**実施する課題**
A - 本文抜粋のうち「作動部材69の一部は」で始まる段落に、符号付きで登場する部材を符号とともにすべて挙げよ。
B - 本文抜粋をもとに、次の問いに答えよ。
(i) 二又係合片67bが上下方向に回動すると、何が回動するか。
(ii) 磁性体部73aと係止部73bは、軸73cに対してどのように配設されているか。
(iii) ケース72aのフランジ部は何に固定できるか。

**本文抜粋**

━━━━━━━━

作動部材69の一部は、アタッカー扉62側に延設した構成となっており、延設した部位の先端部は、二又係合片67b内に遊嵌されている。プランジャ68が軸方向に往復動(上下動)することにより、作動部材69が上下動し、二又係合片67b内に遊嵌されている作動部材69の先端部を介して二又係合片67bが上下方向に回動する。二又係合片67bの上下方向の回動により回動軸67aが回動し、アタッカー扉62が開閉される。これにより、電磁ソレノイドの駆動によって、アタッカー扉62を開閉することができる。
作動部材69の上面側には、ロック装置72の非作動時には作動部材69の上下動を阻止しない位置に退避し、ロック装置72の作動時には作動部材69の上下動を阻止する位置に回動する係止部73bが配設されている。図11で示すように、ロック装置72は、上述した大入賞口40(図3参照)の図示せぬ取付板に固定できるフランジ部を備えたケース72aと、ケース72a内で回動自在に配設された磁性体部73a及び係止部73bとを備えた構成となっている。磁性体部73a及び係止部73bは、ケース72aの対向する側面間に掛け渡されて回動自在に支承された軸73cに取り付けられており、磁性体部73aと係止部73bとは、軸73cを挟んで反対側に配設されている。
軸73cをケース72aの側面間で回動自在に支承しておく代わりに、軸73cをケース72aの対向する側面間で固定しておき、磁性体部73a及び係止部73bを固定した軸72cに対して一体的に回動するように遊嵌させた構成とすることもできる。このとき、磁性体部73a及び係止部73bが軸72cの軸方向へ移動してしまうのを規制するため、一対の規制部材を軸72cに設けておき、一対の規制部材間に磁性体部73a及び係止部73bを配しておくことが必要である。

━━━━━━━━

**入力データ**
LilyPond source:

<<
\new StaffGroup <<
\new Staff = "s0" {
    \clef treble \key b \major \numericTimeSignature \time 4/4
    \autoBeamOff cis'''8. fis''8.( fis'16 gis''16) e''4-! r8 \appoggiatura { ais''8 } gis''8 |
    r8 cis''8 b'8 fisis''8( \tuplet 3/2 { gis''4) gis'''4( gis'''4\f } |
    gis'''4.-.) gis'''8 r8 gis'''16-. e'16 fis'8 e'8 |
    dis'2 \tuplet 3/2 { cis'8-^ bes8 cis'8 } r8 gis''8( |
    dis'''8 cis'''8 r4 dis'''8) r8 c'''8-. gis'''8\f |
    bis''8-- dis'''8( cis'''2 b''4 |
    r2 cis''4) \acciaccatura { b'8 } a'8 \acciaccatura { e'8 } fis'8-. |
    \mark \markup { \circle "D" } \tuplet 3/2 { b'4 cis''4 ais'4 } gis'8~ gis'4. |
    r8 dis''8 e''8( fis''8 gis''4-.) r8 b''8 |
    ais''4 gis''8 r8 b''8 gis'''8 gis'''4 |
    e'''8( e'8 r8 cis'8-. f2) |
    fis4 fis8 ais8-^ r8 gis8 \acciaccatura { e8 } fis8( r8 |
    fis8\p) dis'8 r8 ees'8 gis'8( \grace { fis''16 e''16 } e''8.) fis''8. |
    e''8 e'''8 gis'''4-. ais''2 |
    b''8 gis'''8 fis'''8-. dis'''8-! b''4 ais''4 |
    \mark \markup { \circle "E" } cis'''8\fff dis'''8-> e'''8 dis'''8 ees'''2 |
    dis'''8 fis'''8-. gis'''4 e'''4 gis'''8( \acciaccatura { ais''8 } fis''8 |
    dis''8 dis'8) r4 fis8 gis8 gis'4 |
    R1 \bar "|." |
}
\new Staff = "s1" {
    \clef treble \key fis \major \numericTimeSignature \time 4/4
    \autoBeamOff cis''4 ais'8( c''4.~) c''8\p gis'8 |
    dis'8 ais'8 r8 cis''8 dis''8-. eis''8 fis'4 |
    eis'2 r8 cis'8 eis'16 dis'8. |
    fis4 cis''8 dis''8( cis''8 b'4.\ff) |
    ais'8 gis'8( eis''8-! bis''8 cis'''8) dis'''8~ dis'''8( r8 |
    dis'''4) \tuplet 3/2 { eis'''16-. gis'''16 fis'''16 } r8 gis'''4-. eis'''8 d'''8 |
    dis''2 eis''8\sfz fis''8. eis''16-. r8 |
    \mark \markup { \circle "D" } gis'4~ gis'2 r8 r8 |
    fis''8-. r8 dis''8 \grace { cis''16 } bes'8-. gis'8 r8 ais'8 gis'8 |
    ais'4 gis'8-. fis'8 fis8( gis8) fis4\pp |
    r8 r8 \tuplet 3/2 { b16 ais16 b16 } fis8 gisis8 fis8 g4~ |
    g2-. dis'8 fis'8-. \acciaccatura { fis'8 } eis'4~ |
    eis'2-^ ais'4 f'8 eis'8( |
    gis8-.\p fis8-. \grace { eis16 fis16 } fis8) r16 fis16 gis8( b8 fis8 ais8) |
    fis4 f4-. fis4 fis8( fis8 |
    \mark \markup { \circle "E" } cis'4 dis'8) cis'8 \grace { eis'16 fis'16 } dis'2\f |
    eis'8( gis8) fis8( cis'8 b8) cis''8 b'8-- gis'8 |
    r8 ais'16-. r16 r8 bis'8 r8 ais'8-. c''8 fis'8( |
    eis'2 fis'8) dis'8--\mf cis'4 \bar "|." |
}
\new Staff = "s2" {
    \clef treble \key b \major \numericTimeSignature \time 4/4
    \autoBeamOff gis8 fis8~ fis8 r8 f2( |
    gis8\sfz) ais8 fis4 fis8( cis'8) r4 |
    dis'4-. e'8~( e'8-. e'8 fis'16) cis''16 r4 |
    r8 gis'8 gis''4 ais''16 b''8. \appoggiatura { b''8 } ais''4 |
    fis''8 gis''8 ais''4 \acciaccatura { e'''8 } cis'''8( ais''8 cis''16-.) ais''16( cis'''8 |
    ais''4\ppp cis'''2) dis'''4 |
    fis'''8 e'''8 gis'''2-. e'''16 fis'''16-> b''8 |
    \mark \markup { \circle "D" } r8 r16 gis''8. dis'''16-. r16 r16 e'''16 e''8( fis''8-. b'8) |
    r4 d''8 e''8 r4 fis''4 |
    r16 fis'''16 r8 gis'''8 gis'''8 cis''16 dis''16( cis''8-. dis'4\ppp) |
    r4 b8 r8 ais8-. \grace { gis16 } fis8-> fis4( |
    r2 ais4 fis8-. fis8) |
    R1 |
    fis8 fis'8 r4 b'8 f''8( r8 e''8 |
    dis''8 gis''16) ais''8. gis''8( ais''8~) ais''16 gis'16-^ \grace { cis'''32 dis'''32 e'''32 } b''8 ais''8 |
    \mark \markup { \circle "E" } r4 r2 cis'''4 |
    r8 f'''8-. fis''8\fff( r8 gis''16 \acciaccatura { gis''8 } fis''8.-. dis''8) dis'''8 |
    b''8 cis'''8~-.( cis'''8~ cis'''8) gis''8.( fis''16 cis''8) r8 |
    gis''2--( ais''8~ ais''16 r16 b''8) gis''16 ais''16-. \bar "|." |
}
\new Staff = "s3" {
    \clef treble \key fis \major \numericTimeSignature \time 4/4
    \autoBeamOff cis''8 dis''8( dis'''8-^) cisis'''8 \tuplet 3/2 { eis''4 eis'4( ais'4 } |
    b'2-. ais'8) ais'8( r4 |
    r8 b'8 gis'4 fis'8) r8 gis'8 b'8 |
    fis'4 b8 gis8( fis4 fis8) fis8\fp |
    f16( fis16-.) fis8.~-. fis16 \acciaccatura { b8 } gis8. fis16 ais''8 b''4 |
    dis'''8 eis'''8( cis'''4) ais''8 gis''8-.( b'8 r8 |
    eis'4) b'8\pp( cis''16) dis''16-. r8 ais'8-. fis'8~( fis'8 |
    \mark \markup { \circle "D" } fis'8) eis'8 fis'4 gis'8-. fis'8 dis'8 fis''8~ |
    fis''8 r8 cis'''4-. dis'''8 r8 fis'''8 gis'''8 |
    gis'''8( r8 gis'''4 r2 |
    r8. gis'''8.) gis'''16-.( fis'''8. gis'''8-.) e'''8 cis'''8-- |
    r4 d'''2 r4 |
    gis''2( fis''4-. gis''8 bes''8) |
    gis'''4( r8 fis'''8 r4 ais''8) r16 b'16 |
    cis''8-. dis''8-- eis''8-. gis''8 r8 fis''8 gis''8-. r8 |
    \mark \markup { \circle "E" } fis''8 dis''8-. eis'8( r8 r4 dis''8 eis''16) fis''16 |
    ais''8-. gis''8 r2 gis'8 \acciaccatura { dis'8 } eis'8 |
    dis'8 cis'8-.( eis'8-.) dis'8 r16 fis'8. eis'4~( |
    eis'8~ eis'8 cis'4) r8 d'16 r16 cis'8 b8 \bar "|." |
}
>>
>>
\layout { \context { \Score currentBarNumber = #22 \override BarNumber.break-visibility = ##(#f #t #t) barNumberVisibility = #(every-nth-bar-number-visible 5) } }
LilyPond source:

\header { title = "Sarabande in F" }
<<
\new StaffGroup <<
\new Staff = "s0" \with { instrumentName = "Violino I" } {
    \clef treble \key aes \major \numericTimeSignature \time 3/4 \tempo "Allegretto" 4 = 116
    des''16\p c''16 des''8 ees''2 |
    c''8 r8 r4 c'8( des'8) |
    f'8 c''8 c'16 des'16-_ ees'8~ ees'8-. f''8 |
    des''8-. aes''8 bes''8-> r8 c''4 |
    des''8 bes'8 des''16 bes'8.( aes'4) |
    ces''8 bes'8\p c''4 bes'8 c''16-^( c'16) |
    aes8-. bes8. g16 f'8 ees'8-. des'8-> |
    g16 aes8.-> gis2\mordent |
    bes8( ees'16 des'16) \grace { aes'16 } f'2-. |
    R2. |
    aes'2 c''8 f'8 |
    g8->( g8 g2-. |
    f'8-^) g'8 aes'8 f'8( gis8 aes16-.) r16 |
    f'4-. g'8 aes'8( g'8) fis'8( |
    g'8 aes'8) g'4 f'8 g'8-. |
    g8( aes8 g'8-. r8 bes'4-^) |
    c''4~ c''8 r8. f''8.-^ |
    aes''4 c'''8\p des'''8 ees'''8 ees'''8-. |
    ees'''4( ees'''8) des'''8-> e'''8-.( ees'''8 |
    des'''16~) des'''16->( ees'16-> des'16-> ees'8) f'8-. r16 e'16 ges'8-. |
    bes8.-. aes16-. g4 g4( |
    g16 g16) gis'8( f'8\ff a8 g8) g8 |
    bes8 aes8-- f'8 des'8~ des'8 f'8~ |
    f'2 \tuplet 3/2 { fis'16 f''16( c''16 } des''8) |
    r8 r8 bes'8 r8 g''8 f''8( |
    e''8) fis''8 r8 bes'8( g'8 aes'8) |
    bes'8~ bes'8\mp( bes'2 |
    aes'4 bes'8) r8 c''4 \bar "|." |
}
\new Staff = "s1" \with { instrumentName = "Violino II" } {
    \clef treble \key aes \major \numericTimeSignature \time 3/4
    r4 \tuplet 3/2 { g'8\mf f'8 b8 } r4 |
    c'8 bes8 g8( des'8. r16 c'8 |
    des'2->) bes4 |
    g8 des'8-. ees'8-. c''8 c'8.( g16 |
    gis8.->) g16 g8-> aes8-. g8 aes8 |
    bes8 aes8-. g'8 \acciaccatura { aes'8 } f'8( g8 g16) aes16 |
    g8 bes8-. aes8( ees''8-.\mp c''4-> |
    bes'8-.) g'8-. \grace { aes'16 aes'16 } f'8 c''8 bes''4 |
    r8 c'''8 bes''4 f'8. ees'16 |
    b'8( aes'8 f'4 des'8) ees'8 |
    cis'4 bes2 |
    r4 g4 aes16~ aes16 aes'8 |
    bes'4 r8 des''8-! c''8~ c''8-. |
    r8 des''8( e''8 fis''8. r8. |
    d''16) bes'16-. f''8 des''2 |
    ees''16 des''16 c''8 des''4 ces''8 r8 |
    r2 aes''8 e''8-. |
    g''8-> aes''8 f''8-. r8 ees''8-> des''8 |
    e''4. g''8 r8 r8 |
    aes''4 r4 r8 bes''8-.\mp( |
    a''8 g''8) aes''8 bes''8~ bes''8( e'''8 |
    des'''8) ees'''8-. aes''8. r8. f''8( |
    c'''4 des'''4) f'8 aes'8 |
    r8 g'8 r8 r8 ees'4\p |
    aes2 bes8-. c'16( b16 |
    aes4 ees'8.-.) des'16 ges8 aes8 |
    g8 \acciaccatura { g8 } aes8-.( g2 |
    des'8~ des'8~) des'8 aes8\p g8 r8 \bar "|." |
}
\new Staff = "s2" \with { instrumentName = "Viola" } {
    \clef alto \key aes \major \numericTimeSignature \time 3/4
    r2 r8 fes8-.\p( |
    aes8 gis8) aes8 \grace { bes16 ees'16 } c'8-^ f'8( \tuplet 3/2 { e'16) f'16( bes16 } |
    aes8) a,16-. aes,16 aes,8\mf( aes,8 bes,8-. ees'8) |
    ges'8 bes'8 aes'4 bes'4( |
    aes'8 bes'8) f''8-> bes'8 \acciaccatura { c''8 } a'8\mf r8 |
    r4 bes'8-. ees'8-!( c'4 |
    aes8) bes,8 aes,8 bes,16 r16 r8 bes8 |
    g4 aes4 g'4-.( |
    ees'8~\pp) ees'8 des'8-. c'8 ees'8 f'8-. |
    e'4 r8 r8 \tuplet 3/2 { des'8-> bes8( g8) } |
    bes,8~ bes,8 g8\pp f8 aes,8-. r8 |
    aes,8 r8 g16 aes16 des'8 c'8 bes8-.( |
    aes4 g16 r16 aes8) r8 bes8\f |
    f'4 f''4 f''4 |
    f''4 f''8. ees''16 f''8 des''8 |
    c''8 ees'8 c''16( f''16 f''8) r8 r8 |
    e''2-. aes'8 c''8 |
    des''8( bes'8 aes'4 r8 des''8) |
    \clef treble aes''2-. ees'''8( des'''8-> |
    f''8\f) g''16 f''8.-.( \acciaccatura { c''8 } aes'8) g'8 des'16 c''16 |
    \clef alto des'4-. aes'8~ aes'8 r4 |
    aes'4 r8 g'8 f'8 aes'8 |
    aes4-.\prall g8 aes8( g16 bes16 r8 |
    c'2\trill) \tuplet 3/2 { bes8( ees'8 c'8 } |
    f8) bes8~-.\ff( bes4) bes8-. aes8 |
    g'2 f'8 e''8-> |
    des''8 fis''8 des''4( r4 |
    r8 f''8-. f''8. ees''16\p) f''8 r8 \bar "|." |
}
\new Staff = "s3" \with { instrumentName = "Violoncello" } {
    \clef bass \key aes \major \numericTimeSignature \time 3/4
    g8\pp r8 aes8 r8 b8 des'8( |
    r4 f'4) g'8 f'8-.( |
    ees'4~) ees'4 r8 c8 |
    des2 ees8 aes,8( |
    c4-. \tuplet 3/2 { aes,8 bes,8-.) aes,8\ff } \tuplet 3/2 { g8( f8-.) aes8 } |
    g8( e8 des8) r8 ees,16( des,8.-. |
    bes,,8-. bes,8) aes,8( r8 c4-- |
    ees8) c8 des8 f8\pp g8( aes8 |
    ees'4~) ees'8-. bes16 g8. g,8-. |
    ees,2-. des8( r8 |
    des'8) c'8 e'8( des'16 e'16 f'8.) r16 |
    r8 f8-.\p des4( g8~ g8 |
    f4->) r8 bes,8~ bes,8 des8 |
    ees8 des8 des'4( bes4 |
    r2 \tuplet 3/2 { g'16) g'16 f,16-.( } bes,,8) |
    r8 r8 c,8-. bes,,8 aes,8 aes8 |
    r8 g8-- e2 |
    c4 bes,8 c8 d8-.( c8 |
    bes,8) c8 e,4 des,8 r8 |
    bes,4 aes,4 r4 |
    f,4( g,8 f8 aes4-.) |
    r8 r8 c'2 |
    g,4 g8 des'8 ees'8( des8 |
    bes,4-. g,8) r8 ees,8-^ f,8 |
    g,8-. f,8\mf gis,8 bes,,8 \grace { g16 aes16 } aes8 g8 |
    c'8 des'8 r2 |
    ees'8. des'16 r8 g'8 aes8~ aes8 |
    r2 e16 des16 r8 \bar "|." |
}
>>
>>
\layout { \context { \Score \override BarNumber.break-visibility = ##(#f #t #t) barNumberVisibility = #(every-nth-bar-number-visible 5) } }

━━━━━━━━

**出力一覧**
A -
作動部材69
アタッカー扉62
二又係合片67b
プランジャ68
回動軸67a

B -
(i) 回動軸67aが回動する。
(ii) 軸73cを挟んで反対側に配設されている。
(iii) 大入賞口40の図示せぬ取付板に固定できる。